When the Ordnance Survey team went up the mountain, the survey work was done in foul weather

Ben Nevis, Britain's tallest mountain, is a little bit bigger than we thought.

The Ordnance Survey, external (OS), has re-measured the Scottish peak and its official height is now put at 1,345m - a metre taller than before.

The actual difference from the last official measurement in 1949 is much less - but enough for the height to be rounded up rather than down.

The change comes from the precision that can now be achieved with modern technologies such as GPS.

OS, Britain's official mapping agency, has already begun issuing maps with the new height.

The significance of the amendment has not been lost on the agency's geodetic consultant, Mark Greaves, who had first sight of the new assessment.

"Initially, I thought, 'Well, it's just a number', but then I took a look at the map and thought, 'Oh my, I've just raised the height of the tallest mountain in Britain'," he recalled.

"And then of course your next reaction is to check and double-check.

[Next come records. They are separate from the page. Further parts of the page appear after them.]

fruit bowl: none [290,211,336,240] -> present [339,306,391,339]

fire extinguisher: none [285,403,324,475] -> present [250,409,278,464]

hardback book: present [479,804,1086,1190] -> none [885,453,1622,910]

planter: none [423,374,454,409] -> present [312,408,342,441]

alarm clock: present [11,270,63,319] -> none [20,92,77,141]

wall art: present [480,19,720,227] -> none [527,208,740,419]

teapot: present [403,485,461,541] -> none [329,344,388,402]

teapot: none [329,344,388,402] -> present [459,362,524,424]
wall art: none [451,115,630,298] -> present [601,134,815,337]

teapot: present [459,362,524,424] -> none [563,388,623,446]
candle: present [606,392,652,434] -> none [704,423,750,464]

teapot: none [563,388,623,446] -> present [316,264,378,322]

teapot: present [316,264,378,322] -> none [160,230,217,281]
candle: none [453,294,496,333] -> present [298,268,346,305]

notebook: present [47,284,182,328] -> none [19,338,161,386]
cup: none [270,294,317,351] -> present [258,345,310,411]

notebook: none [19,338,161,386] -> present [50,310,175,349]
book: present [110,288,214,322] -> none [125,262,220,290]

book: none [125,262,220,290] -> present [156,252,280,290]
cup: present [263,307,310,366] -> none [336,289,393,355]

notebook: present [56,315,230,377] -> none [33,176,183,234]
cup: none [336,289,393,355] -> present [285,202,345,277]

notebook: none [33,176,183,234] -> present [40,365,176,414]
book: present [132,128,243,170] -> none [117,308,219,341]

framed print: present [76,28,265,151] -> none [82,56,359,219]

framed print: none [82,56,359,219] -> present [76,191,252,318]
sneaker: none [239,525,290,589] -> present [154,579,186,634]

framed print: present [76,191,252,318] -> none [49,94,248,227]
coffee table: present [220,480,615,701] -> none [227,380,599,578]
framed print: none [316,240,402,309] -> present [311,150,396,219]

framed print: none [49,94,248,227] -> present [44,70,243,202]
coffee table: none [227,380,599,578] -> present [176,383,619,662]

I had to make sure we'd got it absolutely right," he told BBC News.

Media caption,

How the mountain grew: OS geodetic consultant Mark Greaves explains

Image source, OS
Image caption,

All future OS maps will be issued with the new height

The official measuring point atop Ben Nevis is one of those squat concrete pillars familiar to hill-walkers all over the country.

It sits on a cairn, and it was when this pile of stones was restored recently that OS experts took the opportunity to check the mountain's exact height.

It is more than 60 years since this was last done, and back then, it took a team three weeks to complete the job after hauling heavy gear up Ben Nevis and nearby peaks.

In those days, theodolites positioned on the "trig pillars" could be used to work out elevations by deriving angles from a system of national benchmarks.

Image source, OS
Image caption,

The type of equipment used in the 1940s was very bulky

Image source, OS
Image caption,

Contrast that with this compact, high-precision GPS receiver taking data on Ben Nevis

Today, however, scientists have access to the Global Positioning System, which uses as its reference the atomic clocks flown aboard a constellation of satellites.

With careful processing of the space data, remarkable levels of precision can be achieved.

"The GPS in your phone can be out by several metres," explained Mr Greaves. "That's because there are errors in the signals coming down from the satellites.

"We have to filter those out, and one of the ways we do that is to compare the data we get on the mountain with highly accurate, permanent GPS stations nearby.

"And if you do it to a high enough degree with some very sophisticated software, you get down to centimetres and better."

When the OS team deployed its GPS equipment on Ben Nevis, the height came out at 1,344.527m (4,411ft 2in).

This was probably only a few centimetres different from the 1949 assessment, but it meant the surveyors found themselves having to round up the final number rather than rounding it down. That took the official height of the remnant volcano printed on maps from 1,344m to 1,345m.

It is true that Scotland and indeed northern England are lifting up over time.

This is a consequence of the Earth's crust rebounding after the loss of the massive ice sheet that used to sit on top of the region thousands of years ago.

It is, though, a very slow process, on the order of a millimetre per year, and not something the Ordnance Survey has to worry too much about.